*Task goal*.
When the line with "1754, den 26." appears below, start repeating lines exactly, and keep going through the line with "1754, den 15."; add nothing outside that span.

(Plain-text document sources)
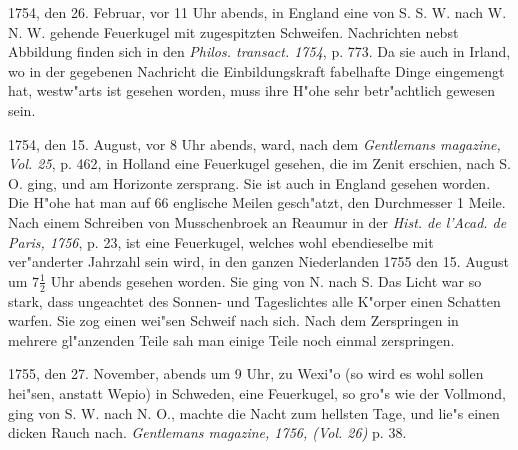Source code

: \documentclass[a4paper, 11pt, oneside, polutonikogreek, german]{article}
\begin{document}
1754, den 26. Februar, vor 11 Uhr abends, in England eine von S. S. W. nach W. N. W. gehende Feuerkugel mit zugespitzten Schweifen. Nachrichten nebst Abbildung finden sich in den \emph{Philos. transact. 1754}, p. 773. Da sie auch in Irland, wo in der gegebenen Nachricht die Einbildungskraft fabelhafte Dinge eingemengt hat, westw"arts ist gesehen worden, muss ihre H"ohe sehr betr"achtlich gewesen sein.

1754, den 15. August, vor 8 Uhr abends, ward, nach dem \emph{Gentlemans magazine, Vol. 25}, p. 462, in Holland eine Feuerkugel gesehen, die im Zenit erschien, nach S. O. ging, und am Horizonte zersprang. Sie ist auch in England gesehen worden. Die H"ohe hat man auf 66 englische Meilen gesch"atzt, den Durchmesser 1 Meile. Nach einem Schreiben von Musschenbroek an Reaumur in der \emph{Hist. de l'Acad. de Paris, 1756}, p. 23, ist eine Feuerkugel, welches wohl ebendieselbe mit ver"anderter Jahrzahl sein wird, in den ganzen Niederlanden 1755 den 15. August um $\mathfrak{7\frac{1}{2}}$ Uhr abends gesehen worden. Sie ging von N. nach S. Das Licht war so stark, dass ungeachtet des Sonnen- und Tageslichtes alle K"orper einen Schatten warfen. Sie zog einen wei"sen Schweif nach sich. Nach dem Zerspringen in mehrere gl"anzenden Teile sah man einige Teile noch einmal zerspringen.

1755, den 27. November, abends um 9 Uhr, zu Wexi"o (so wird es wohl sollen hei"sen, anstatt Wepio) in Schweden, eine Feuerkugel, so gro"s wie der Vollmond, ging von S. W. nach N. O., machte die Nacht zum hellsten Tage, und lie"s einen dicken Rauch nach. \emph{Gentlemans magazine, 1756, (Vol. 26)} p. 38.
\end{document}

*Solution*.
1754, den 26. Februar, vor 11 Uhr abends, in England eine von S. S. W. nach W. N. W. gehende Feuerkugel mit zugespitzten Schweifen. Nachrichten nebst Abbildung finden sich in den \emph{Philos. transact. 1754}, p. 773. Da sie auch in Irland, wo in der gegebenen Nachricht die Einbildungskraft fabelhafte Dinge eingemengt hat, westw"arts ist gesehen worden, muss ihre H"ohe sehr betr"achtlich gewesen sein.

1754, den 15. August, vor 8 Uhr abends, ward, nach dem \emph{Gentlemans magazine, Vol. 25}, p. 462, in Holland eine Feuerkugel gesehen, die im Zenit erschien, nach S. O. ging, und am Horizonte zersprang. Sie ist auch in England gesehen worden. Die H"ohe hat man auf 66 englische Meilen gesch"atzt, den Durchmesser 1 Meile. Nach einem Schreiben von Musschenbroek an Reaumur in der \emph{Hist. de l'Acad. de Paris, 1756}, p. 23, ist eine Feuerkugel, welches wohl ebendieselbe mit ver"anderter Jahrzahl sein wird, in den ganzen Niederlanden 1755 den 15. August um $\mathfrak{7\frac{1}{2}}$ Uhr abends gesehen worden. Sie ging von N. nach S. Das Licht war so stark, dass ungeachtet des Sonnen- und Tageslichtes alle K"orper einen Schatten warfen. Sie zog einen wei"sen Schweif nach sich. Nach dem Zerspringen in mehrere gl"anzenden Teile sah man einige Teile noch einmal zerspringen.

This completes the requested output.